Wherever the word "auch" turns up in a line of the entries, copy that line.

Items listed in a dataset:
◇ ◇ ◇ ◇ ◇
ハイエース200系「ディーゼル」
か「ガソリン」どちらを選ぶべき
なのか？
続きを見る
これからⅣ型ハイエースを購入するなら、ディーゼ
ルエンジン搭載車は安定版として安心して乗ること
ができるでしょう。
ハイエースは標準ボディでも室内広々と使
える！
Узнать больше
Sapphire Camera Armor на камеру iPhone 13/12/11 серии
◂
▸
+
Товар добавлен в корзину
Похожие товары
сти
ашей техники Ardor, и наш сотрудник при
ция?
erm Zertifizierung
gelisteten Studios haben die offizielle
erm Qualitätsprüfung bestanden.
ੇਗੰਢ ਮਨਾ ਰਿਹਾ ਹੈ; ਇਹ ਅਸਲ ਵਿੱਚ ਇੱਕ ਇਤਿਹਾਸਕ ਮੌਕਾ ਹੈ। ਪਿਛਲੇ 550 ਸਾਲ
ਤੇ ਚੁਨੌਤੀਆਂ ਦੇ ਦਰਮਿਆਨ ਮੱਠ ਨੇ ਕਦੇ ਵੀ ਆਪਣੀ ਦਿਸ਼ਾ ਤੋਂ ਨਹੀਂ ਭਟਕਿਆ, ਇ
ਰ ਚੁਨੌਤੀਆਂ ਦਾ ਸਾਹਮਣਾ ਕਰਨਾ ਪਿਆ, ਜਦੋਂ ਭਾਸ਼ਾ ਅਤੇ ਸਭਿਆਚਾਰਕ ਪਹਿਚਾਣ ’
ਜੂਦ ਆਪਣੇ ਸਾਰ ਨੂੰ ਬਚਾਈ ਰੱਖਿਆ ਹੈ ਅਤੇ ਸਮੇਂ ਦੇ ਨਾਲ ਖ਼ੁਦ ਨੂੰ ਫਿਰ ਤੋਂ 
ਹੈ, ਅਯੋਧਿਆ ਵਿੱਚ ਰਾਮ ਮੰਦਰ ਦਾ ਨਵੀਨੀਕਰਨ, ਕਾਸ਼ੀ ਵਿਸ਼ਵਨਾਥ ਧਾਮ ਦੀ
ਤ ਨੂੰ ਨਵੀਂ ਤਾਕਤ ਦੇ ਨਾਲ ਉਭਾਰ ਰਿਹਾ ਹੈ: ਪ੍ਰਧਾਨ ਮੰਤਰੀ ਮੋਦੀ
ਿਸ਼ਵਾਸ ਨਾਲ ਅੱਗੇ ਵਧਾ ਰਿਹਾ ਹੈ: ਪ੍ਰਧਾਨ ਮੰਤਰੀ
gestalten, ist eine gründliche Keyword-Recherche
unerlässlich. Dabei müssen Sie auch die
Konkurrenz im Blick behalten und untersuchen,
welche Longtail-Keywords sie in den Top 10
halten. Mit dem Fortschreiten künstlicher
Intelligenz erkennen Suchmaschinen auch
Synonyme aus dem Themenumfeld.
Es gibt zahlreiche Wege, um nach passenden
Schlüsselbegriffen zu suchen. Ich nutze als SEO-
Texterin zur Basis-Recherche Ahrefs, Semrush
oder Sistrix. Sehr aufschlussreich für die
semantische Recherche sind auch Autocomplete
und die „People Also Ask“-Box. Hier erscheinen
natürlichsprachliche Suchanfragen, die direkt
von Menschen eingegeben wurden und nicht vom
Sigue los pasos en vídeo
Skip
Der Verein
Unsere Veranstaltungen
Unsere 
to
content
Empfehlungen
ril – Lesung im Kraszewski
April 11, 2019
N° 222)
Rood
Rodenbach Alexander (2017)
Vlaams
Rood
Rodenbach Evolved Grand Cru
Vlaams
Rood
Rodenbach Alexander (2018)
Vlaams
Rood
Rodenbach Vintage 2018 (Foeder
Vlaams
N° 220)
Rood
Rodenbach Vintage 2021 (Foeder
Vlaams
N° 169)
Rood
◇ ◇ ◇ ◇ ◇
SOLUTION TO THIS TASK:
unerlässlich. Dabei müssen Sie auch die
Intelligenz erkennen Suchmaschinen auch
semantische Recherche sind auch Autocomplete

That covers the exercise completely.